PENSER LA DÉCOLONIALITÉ À L’ÈRE DE L’INTELLIGENCE ARTIFICIELLE
Il ne s’agit plus seulement de dénoncer les héritages coloniaux, mais d'engager un véritable processus de décolonialisation qui ne peut s'opérer sans une décolonialisation intellectuelle et cognitive...

Du 17 au 18 juin 2025, s’est tenue à l’Université Cheikh Anta Diop de Dakar (UCAD 2) et à l’Espace Numérique Ouvert (ENO) de Mermoz, la deuxième édition du colloque international en hommage au Professeur Malick Ndiaye, sociologue et anthropologue sénégalais de renom, récemment disparu.
Ce colloque a été organisé par la Cellule de Sociologie de l’Université Numérique Cheikh Hamidou Kane (UN-CHK). Il s’est articulé autour d’un thème majeur et éminemment actuel :
« Sciences sociales et pensée frontalière : la sociologie et l’anthropologie face au discours décolonial ».
Un moment de lucidité collective
Ce colloque fut un espace fécond de réflexions, de partages critiques et d’interpellations intellectuelles autour d’une question centrale : comment penser, produire et transmettre le savoir en contexte africain dans un monde encore structuré par la colonialité ?
Les différents échanges ont mis en lumière la persistance de la colonialité dans nos sociétés, dans nos façons d’être, de savoir et de gouverner. Il ne s’agit plus seulement de dénoncer les héritages coloniaux, mais d'engager un véritable processus de décolonialisation qui ne peut s'opérer sans une décolonialisation intellectuelle et cognitive. Cela suppose un recul réflexif des intellectuels africains, capables non seulement de maîtriser les savoirs exogènes, mais également de réhabiliter, valoriser et théoriser les savoirs endogènes.
Car interroger la colonialité avec les outils de la colonialité, c’est risquer de la reproduire, même involontairement. La science, dans ce combat, doit être une boussole lucide, évitant les écueils du populisme ou de la réaction émotionnelle, notamment dans un contexte africain marqué par un regain des discours sur la souveraineté.
Ma communication : « Intelligence artificielle et pensée décoloniale »
Dans ce cadre, ma contribution a porté sur le thème :
« Intelligence artificielle et pensée décoloniale : enjeux socio-anthropologiques de l’algorithme en contexte africain ».
Ce fut l’occasion de rappeler que l’intelligence artificielle (IA) n’est pas un outil neutre, mais qu’elle porte en elle des biais idéologiques, culturels et politiques.
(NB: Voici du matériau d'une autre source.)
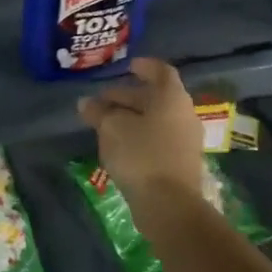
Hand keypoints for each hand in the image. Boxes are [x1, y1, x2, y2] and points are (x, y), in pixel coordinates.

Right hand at [78, 58, 207, 200]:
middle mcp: (183, 114)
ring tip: (104, 124)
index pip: (161, 72)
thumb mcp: (111, 127)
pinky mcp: (179, 162)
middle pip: (155, 97)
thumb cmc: (140, 154)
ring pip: (155, 119)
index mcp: (171, 98)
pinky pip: (157, 138)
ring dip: (131, 118)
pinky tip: (118, 144)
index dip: (145, 66)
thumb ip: (99, 111)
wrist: (169, 205)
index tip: (128, 66)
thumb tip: (87, 103)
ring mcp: (184, 140)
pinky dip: (138, 135)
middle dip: (127, 96)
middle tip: (101, 101)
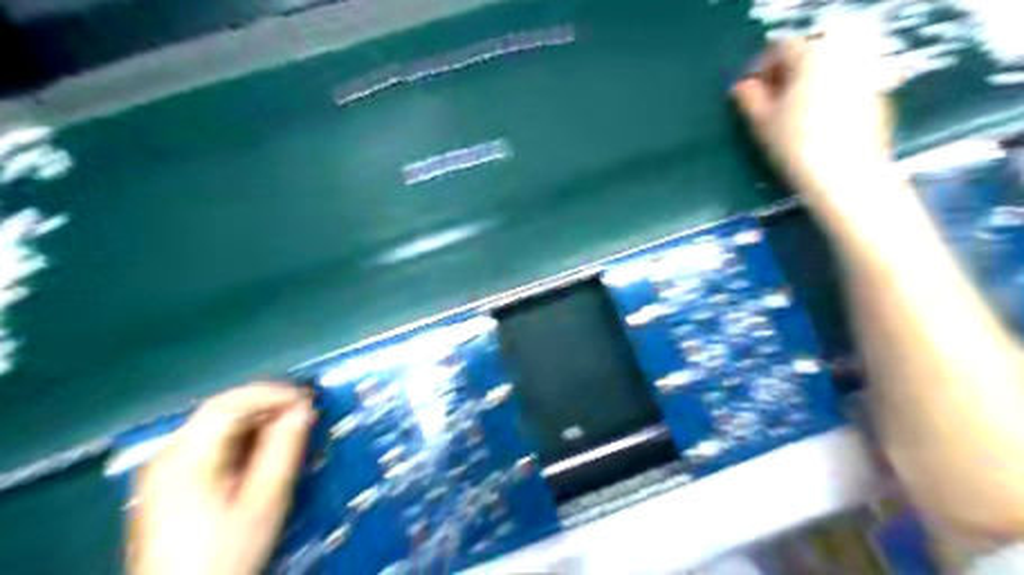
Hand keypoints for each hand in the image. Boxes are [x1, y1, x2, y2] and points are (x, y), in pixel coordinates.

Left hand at [126, 384, 313, 574]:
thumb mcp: (265, 502)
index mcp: (184, 457)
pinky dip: (243, 438)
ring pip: (217, 425)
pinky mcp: (170, 483)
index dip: (273, 393)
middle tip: (305, 413)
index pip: (230, 403)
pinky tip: (264, 451)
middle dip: (268, 405)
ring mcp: (164, 469)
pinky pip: (211, 443)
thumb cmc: (225, 554)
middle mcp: (167, 455)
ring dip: (258, 420)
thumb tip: (303, 409)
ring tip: (291, 430)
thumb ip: (284, 449)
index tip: (309, 401)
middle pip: (221, 410)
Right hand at [733, 24, 897, 211]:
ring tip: (788, 117)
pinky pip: (842, 87)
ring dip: (804, 88)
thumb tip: (741, 87)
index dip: (759, 68)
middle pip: (806, 56)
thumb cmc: (795, 145)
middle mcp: (843, 56)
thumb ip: (748, 98)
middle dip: (784, 76)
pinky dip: (825, 98)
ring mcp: (864, 75)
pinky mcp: (876, 96)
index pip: (780, 48)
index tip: (747, 93)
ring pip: (825, 73)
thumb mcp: (761, 122)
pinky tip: (813, 126)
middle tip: (766, 105)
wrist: (844, 176)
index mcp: (813, 55)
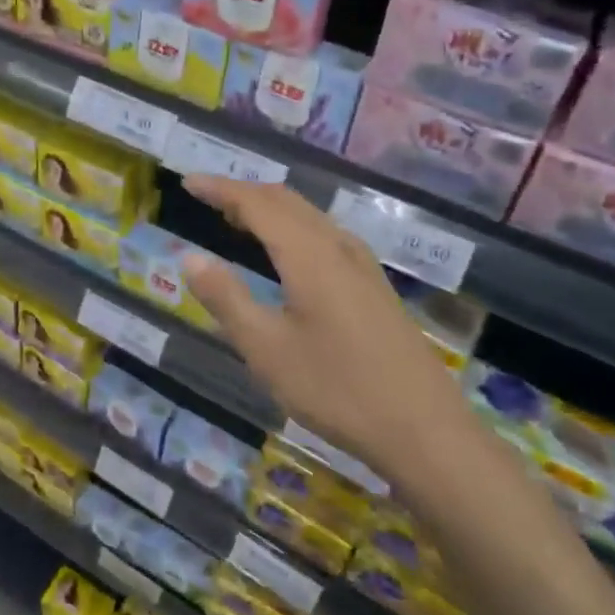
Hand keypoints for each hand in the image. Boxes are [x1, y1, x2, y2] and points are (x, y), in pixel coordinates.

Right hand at [182, 177, 475, 499]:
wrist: (426, 431)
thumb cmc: (338, 389)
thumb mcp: (267, 349)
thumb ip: (226, 298)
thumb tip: (190, 257)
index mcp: (308, 254)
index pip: (256, 203)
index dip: (220, 188)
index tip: (188, 183)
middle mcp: (337, 246)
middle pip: (285, 201)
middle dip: (243, 192)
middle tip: (206, 197)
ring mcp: (362, 265)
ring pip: (308, 215)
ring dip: (269, 208)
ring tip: (236, 219)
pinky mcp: (374, 286)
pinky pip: (324, 234)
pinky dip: (292, 226)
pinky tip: (286, 253)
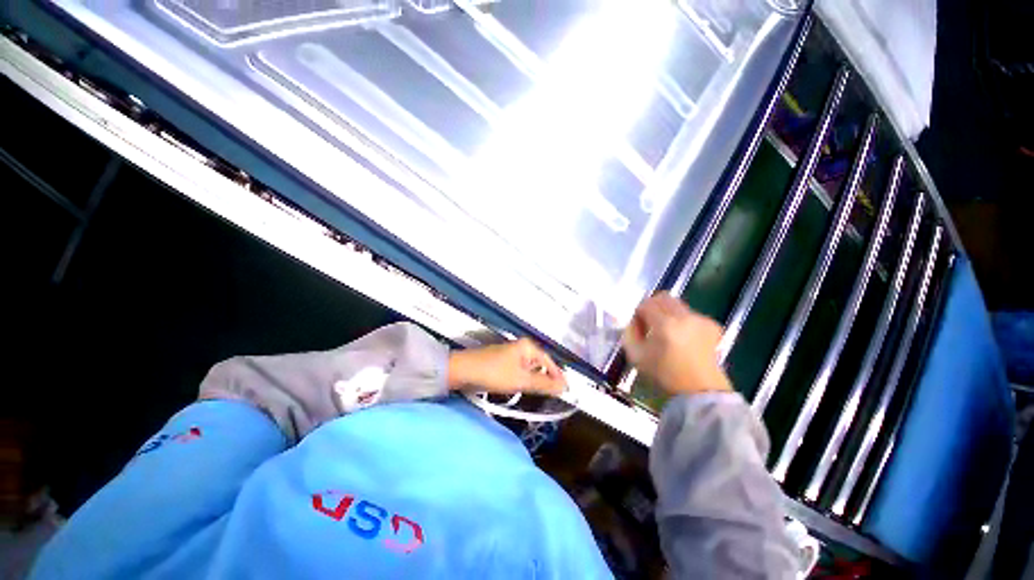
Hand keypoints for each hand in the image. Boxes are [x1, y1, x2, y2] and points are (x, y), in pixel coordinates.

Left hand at [448, 338, 566, 395]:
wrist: (462, 370)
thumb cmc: (494, 373)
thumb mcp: (521, 380)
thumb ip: (543, 384)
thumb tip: (564, 387)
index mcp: (528, 347)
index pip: (549, 361)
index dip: (558, 376)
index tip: (566, 391)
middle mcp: (521, 348)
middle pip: (540, 364)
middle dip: (546, 379)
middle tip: (553, 396)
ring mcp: (511, 354)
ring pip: (529, 369)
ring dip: (535, 381)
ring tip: (540, 395)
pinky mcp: (503, 362)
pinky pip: (519, 371)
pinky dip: (523, 380)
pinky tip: (523, 390)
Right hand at [622, 294, 731, 395]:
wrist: (699, 390)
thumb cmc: (664, 374)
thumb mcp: (636, 356)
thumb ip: (629, 333)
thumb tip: (634, 321)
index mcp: (665, 324)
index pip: (646, 304)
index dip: (639, 312)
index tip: (638, 325)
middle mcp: (685, 317)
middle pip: (663, 297)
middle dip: (653, 306)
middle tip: (649, 321)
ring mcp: (701, 320)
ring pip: (677, 304)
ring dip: (667, 312)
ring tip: (666, 331)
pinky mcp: (712, 325)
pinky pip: (691, 313)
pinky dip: (683, 319)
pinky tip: (682, 336)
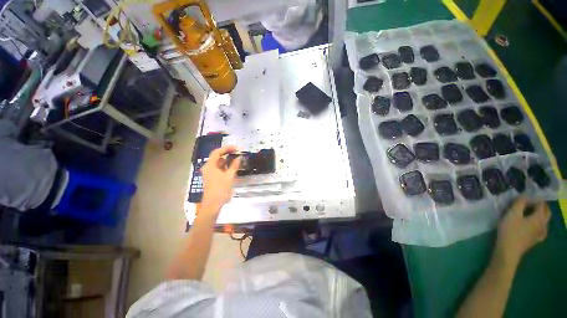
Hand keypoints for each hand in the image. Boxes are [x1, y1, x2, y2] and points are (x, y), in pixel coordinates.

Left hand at [201, 146, 240, 215]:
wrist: (212, 205)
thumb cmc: (220, 190)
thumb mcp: (229, 177)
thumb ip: (234, 166)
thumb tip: (240, 157)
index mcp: (210, 166)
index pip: (217, 152)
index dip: (227, 148)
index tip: (237, 148)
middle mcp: (208, 167)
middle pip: (217, 157)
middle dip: (227, 154)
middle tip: (237, 153)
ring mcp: (209, 173)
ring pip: (218, 163)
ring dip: (227, 160)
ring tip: (237, 159)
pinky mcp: (212, 178)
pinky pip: (219, 169)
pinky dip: (225, 166)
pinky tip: (233, 168)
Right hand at [494, 197, 550, 266]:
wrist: (508, 250)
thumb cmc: (510, 230)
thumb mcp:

Les erreurs de traduction des langues africaines, les stéréotypes dans les images générées, les biais dans les résultats de recherche, ou encore les problèmes de reconnaissance faciale des personnes noires en sont autant d’exemples concrets.
Ces dérives ne sont pas anodines : elles traduisent une absence de contextualisation et une invisibilisation des cultures africaines dans la conception et l’entraînement des systèmes d’IA. En effet, si l’IA ne comprend pas nos langues, nos réalités, nos visions du monde, c’est aussi parce que les Africains ont produit peu de contenus numériques en la matière.
Nous nous retrouvons souvent dans une posture de consommateurs passifs, alors que les enjeux du numérique et de l’IA nécessitent une participation active, critique et créative.
J’ai ainsi plaidé pour une IA décoloniale et située, c’est-à-dire une intelligence artificielle reconnectée à nos cultures, nos langues, nos cosmogonies et nos enjeux. J’ai également évoqué la situation du swahili, langue africaine parmi les plus parlées et mieux intégrée au numérique, bien que sa présence reste marginale comparée aux grandes langues dominantes comme l’anglais ou le chinois.
Un hommage vivant à un penseur radical
Ce colloque, par la diversité des thématiques abordées, l’engagement des intervenants, et la profondeur des réflexions partagées, a constitué un vibrant hommage au Professeur Malick Ndiaye, dont les travaux ont toujours interrogé les frontières du savoir et les tensions entre traditions et modernité, entre héritages et ruptures.
La première édition avait déjà posé les bases de cette réflexion avec le thème : « Enseignement et pratique de la sociologie et de l’anthropologie en Afrique : trajectoires et défis ».
Cette deuxième édition, organisée par la Cellule de Sociologie de l’UN-CHK, a confirmé la nécessité, pour nos disciplines et nos sociétés, de se libérer des carcans hérités, pour forger des outils épistémologiques ancrés, critiques et porteurs d’alternatives.
Le chemin de la décolonialisation est long, mais il est urgent et irréversible. À nous de le tracer.